Ma bohème (1870)


Écrit par Arthur Rimbaud à l'âge de 16 ans, Ma Bohème évoque une ou plusieurs de ses fugues.

  
                                                     Ma bohème

Je m'en allais, les poings dans mes poches crevées ;
Mon paletot soudain devenait idéal ;
J'allais sous le ciel, Muse, et j'étais ton féal ;
Oh ! là là ! que d'amours splendides j'ai rêvées !

Mon unique culotte avait un large trou.
Petit-Poucet rêveur, j'égrenais dans ma course
Des rimes. Mon auberge était à la Grande-Ourse.
Mes étoiles au ciel avaient un doux frou-frou

Et je les écoutais, assis au bord des routes,
Ces bons soirs de septembre où je sentais des gouttes
De rosée à mon front, comme un vin de vigueur ;

Où, rimant au milieu des ombres fantastiques,
Comme des lyres, je tirais les élastiques
De mes souliers blessés, un pied près de mon cœur !



I. L’errance indigente


A. La terre des pieds


Le titre d’abord évoque le voyage, qui se fait à pied. La terre est en général opposée au ciel, mais la « voyance » rimbaldienne, liée à la sensation, autant mettra le poète au milieu « des ombres fantastiques ». Les « souliers blessés » reflètent un long périple, une longue « course ».


B. L’insouciance


Le voyage n’a ni destination ni contrainte de temps (usage de l’imparfait, valeur durative). « Je m’en allais » ne donne en effet nulle autre précision que la marche (qui peut prendre la connotation de fuite) seulement sait son point de départ. « J’allais » (v.3) au contraire ne montre rien d’autre que le déplacement.
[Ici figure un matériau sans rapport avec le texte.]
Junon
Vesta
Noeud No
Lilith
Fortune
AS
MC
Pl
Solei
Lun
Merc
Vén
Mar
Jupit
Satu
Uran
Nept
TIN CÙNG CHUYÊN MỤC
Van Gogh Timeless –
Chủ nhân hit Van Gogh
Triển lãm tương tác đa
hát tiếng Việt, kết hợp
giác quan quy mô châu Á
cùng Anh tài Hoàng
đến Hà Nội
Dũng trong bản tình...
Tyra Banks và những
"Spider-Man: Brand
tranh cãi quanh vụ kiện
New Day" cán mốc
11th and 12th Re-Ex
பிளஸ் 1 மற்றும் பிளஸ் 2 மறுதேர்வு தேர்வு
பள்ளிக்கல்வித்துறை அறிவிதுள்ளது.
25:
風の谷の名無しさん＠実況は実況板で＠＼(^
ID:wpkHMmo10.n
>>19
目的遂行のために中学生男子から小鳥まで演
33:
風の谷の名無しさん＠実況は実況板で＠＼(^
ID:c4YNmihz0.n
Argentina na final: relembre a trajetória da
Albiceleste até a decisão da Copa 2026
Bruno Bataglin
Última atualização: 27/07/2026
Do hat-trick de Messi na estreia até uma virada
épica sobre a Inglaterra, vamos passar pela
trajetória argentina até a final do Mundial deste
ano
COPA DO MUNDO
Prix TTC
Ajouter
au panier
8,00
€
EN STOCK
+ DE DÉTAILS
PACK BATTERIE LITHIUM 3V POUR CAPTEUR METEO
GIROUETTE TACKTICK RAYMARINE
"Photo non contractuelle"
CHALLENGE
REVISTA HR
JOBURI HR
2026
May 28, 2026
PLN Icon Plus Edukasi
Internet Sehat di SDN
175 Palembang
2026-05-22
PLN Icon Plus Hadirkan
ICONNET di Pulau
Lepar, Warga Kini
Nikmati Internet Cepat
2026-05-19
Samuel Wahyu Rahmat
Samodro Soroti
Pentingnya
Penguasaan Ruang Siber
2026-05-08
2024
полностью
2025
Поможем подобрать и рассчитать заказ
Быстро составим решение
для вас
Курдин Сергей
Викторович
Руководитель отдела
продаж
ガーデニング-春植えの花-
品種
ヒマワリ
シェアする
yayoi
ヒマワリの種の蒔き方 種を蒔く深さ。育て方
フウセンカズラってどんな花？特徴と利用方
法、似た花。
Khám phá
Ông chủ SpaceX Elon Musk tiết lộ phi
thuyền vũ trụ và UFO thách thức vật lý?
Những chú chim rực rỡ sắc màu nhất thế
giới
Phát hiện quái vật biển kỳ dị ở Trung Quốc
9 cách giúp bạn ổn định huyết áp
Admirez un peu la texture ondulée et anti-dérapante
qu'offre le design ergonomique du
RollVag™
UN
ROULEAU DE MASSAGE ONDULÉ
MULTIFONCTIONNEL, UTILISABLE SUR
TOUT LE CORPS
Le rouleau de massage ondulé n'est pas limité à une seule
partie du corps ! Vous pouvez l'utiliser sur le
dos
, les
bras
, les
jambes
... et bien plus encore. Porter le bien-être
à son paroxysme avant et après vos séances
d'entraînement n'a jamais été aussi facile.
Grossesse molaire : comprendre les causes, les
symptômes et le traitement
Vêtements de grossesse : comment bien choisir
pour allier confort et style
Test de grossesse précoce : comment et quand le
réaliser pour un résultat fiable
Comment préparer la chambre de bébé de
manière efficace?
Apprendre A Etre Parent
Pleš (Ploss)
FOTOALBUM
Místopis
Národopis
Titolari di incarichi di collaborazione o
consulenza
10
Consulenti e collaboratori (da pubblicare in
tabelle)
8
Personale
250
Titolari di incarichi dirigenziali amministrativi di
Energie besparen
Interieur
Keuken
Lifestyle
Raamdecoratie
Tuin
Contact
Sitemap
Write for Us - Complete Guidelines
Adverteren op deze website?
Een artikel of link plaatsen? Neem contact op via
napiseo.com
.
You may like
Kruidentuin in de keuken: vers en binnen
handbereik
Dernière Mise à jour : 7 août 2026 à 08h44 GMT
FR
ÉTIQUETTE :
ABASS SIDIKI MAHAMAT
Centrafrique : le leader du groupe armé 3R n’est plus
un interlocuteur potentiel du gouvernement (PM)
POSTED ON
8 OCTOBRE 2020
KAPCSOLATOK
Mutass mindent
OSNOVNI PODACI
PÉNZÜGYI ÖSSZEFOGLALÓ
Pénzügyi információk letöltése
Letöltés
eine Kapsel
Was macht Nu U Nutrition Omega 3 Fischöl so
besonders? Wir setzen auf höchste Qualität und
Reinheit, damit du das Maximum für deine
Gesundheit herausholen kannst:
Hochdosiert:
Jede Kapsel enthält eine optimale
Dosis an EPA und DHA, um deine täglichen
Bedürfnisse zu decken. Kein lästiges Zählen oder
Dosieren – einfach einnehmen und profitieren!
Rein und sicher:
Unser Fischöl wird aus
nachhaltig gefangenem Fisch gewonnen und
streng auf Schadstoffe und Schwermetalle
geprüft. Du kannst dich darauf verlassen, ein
Le poète ne se soucie du confort non idéal et rêve : « poches crevées », « large trou », « auberge », « assis au bord des routes », « comme un vin de vigueur », s’opposent au « Petit-Poucet rêveur » qui rime.


II. Le voyage est celui du poète


A. Le temps : la nuit


Loin de « l’azur » symbole de religieuse clarté et de distance infinie entre l’homme et son idéal, le temps est à la nuit. Les « étoiles », la « Grande-Ourse » allègent la difficulté matérielle du voyage à terre.

Plus encore, elles sont complices de la création poétique, avec la nuit, puisque l’auteur « les écoutait », « rimant au milieu des ombres fantastiques », et peut ouvrir un monde de nouvelles sensations (« je sentais »).


B. Du cœur : rapprochement de la terre et du ciel


Habituels à leur époque, les derniers vers rapprochent l’idéal — ici symbolisé par le ciel étoilé — et le réel, la terre.
Pour ce faire, le poète a recours à une comparaison osée : la lyre — symbole antique de l’inspiration, du talent musical, de la beauté, attribut d’Apollon, d’Hermès, de la muse Érato — avec les « élastiques » de ses souliers, — image presque ordurière.